The data emerged days after the government announced a new pilot court scheme to try to increase low prosecution and conviction rates across England and Wales.
The initiative means that prosecutors, police officers and other staff at pilot courts in Newcastle, Leeds and Snaresbrook, London, will receive specialist training.
Any conclusions learned is expected to shared across the country to try to increase the volume and speed of rape cases going through the system.
The charity Rape Crisis said that the pilot scheme was a step in the right direction to tackle “appalling prosecution rates” but that more information was needed on how they would work.
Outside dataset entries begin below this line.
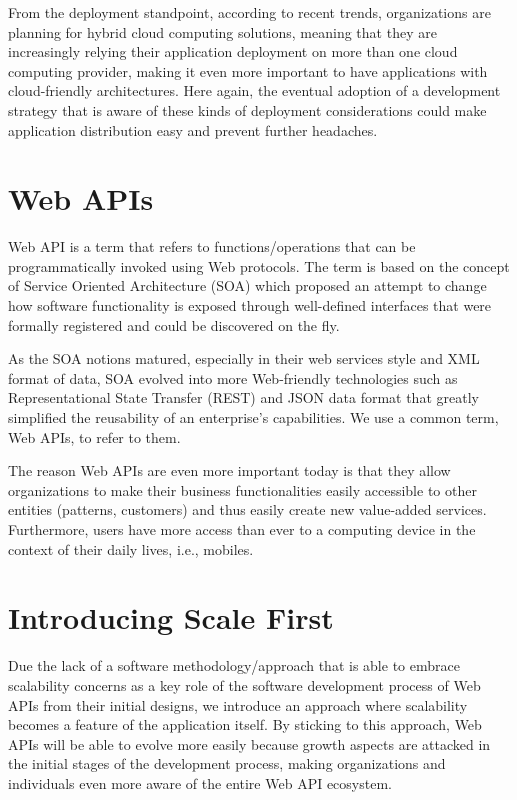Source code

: \documentclass[10pt,article]{IEEEtran}
\begin{document}
From the deployment standpoint, according to recent trends, organizations are planning for hybrid cloud computing solutions, meaning that they are increasingly relying their application deployment on more than one cloud computing provider\cite{rightscale}, making it even more important to have applications with cloud-friendly architectures. Here again, the eventual adoption of a development strategy that is aware of these kinds of deployment considerations could make application distribution easy and prevent further headaches.
 

\section{Web APIs}
Web API is a term that refers to functions/operations that can be programmatically invoked using Web protocols. The term is based on the concept of Service Oriented Architecture (SOA) which proposed an attempt to change how software functionality is exposed through well-defined interfaces that were formally registered and could be discovered on the fly.

As the SOA notions matured, especially in their web services style and XML format of data, SOA evolved into more Web-friendly technologies such as Representational State Transfer (REST) and JSON data format that greatly simplified the reusability of an enterprise's capabilities. We use a common term, Web APIs, to refer to them.

The reason Web APIs are even more important today is that they allow organizations to make their business functionalities easily accessible  to  other  entities  (patterns,  customers)  and  thus  easily create new value-added services. Furthermore, users have more access than ever to a computing  device  in  the  context  of  their  daily  lives, i.e., mobiles.\cite{webapi:definition}

\section{Introducing Scale First}
Due the lack of a software methodology/approach that is able to embrace scalability concerns as a key role of the software development process of Web APIs from their initial designs, we introduce an approach where scalability becomes a feature of the application itself. By sticking to this approach, Web APIs will be able to evolve more easily because growth aspects are attacked in the initial stages of the development process, making organizations and individuals even more aware of the entire Web API ecosystem.
\end{document}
Ministry of Justice figures recorded 50 rape cases reached court in 2021 after investigations by Sussex Police.
And of those, 22 resulted in convictions – up from 20 in 2019, before the coronavirus pandemic.
But 1,739 alleged rapes were recorded by the force last year, according to separate Home Office data, meaning that just a fraction would end in a conviction.
Across England and Wales, there were 895 rape convictions – compared with 67,125 new cases.
Justice Secretary Dominic Raab said that the pilot courts, which were due to be operational from October, “will focus on improving support for victims, tackling the backlog and reducing delays”.
Mr Raab said: “We’re also rolling out pre-recorded evidence faster, recruiting 1,000 sexual violence advisers, developing a 24/7 helpline and improving collaboration between police and prosecutors to ensure victims get the justice they deserve.”
But Rape Crisis chief executive Jayne Butler said that not enough was known about how the specialist courts would work and insisted that a “proper consultation with specialist sexual violence support services” was needed.
She also said that low prosecution rates had “effectively decriminalised” rape and discouraged victims from coming forward and reporting crimes.
In Sussex, just 1.3 per cent of the 1,070 rape investigations concluded by police last year led to a charge or summons.
Some 12 per cent of cases were dropped because of evidential difficulties, despite the support of the victim and the suspect being identified.
A further 74 per cent were dropped because the victim did not support further action – and no suspect was identified in 9 per cent of cases.
Across England and Wales, just 2 per cent of 42,203 concluded investigations led to a prosecution.
Ms Butler said: “The vast majority of victims and survivors seeking criminal justice are being hugely let down by the system.”